| Problem details |
Each entry that follows is to be copied exactly, minus any pictures.

| Extracted records |
++++

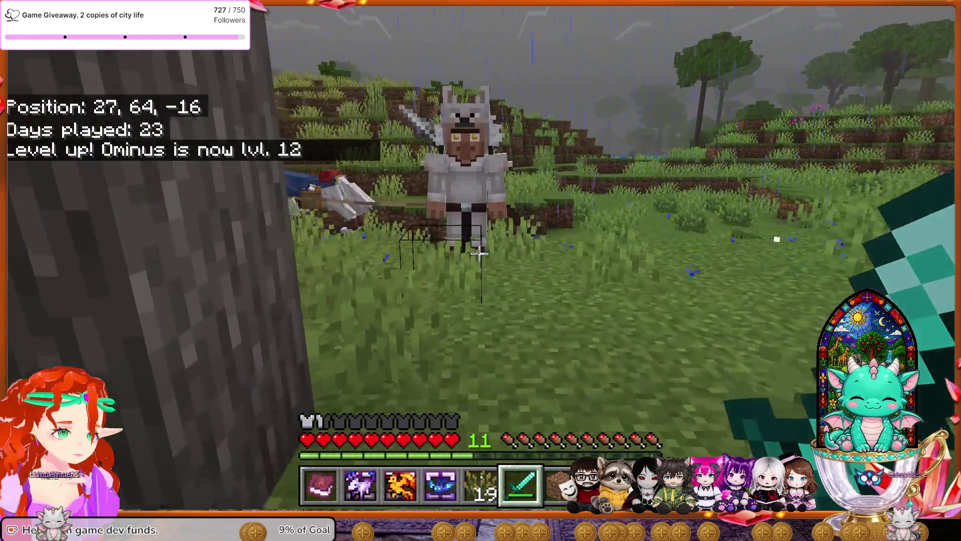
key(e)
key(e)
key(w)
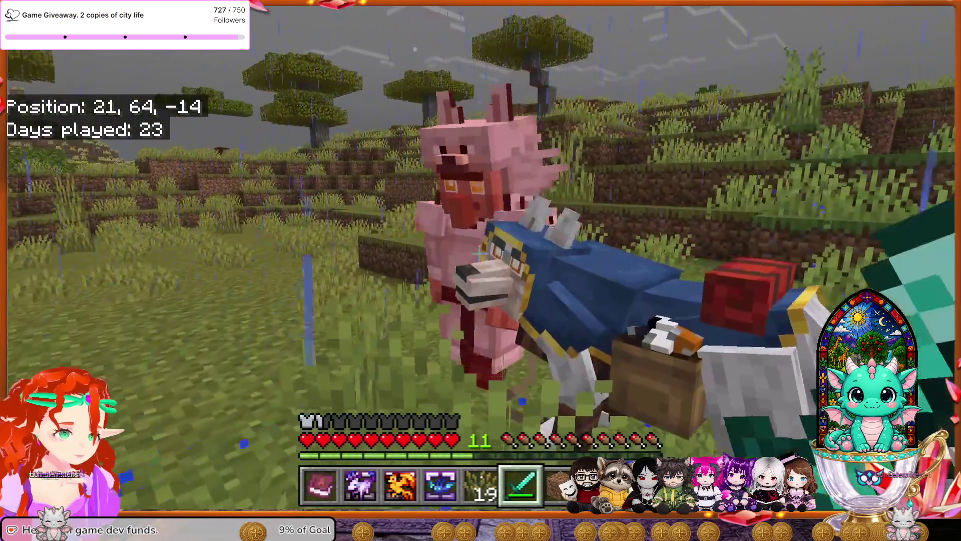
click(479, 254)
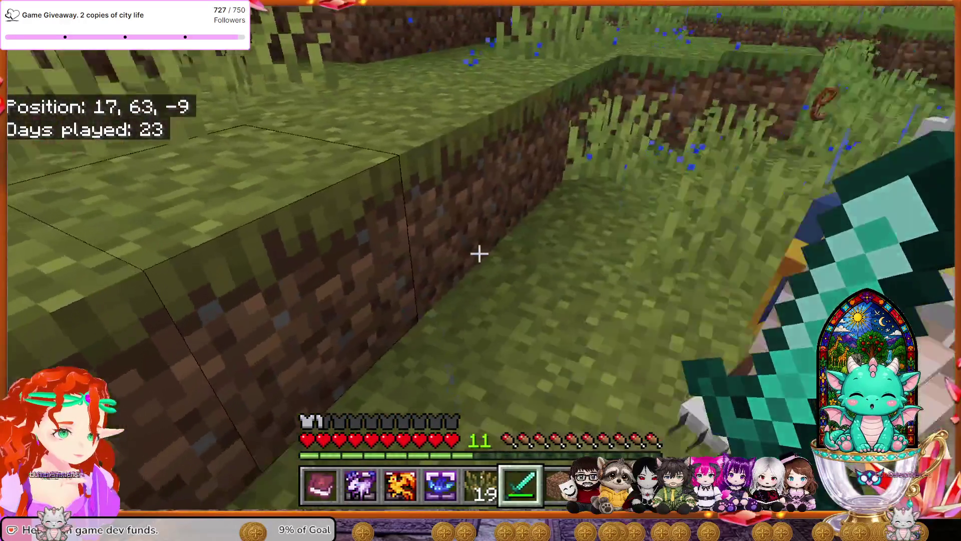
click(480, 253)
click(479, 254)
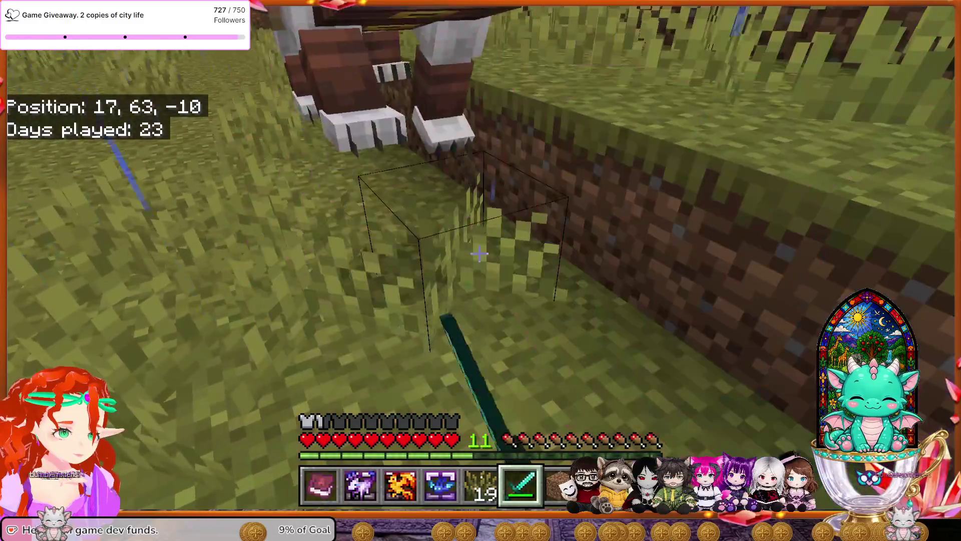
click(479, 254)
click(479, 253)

++++

| Solved exercise |
key(e)
key(e)
key(w)
click(479, 254)
click(480, 253)
click(479, 254)
click(479, 254)
click(479, 253)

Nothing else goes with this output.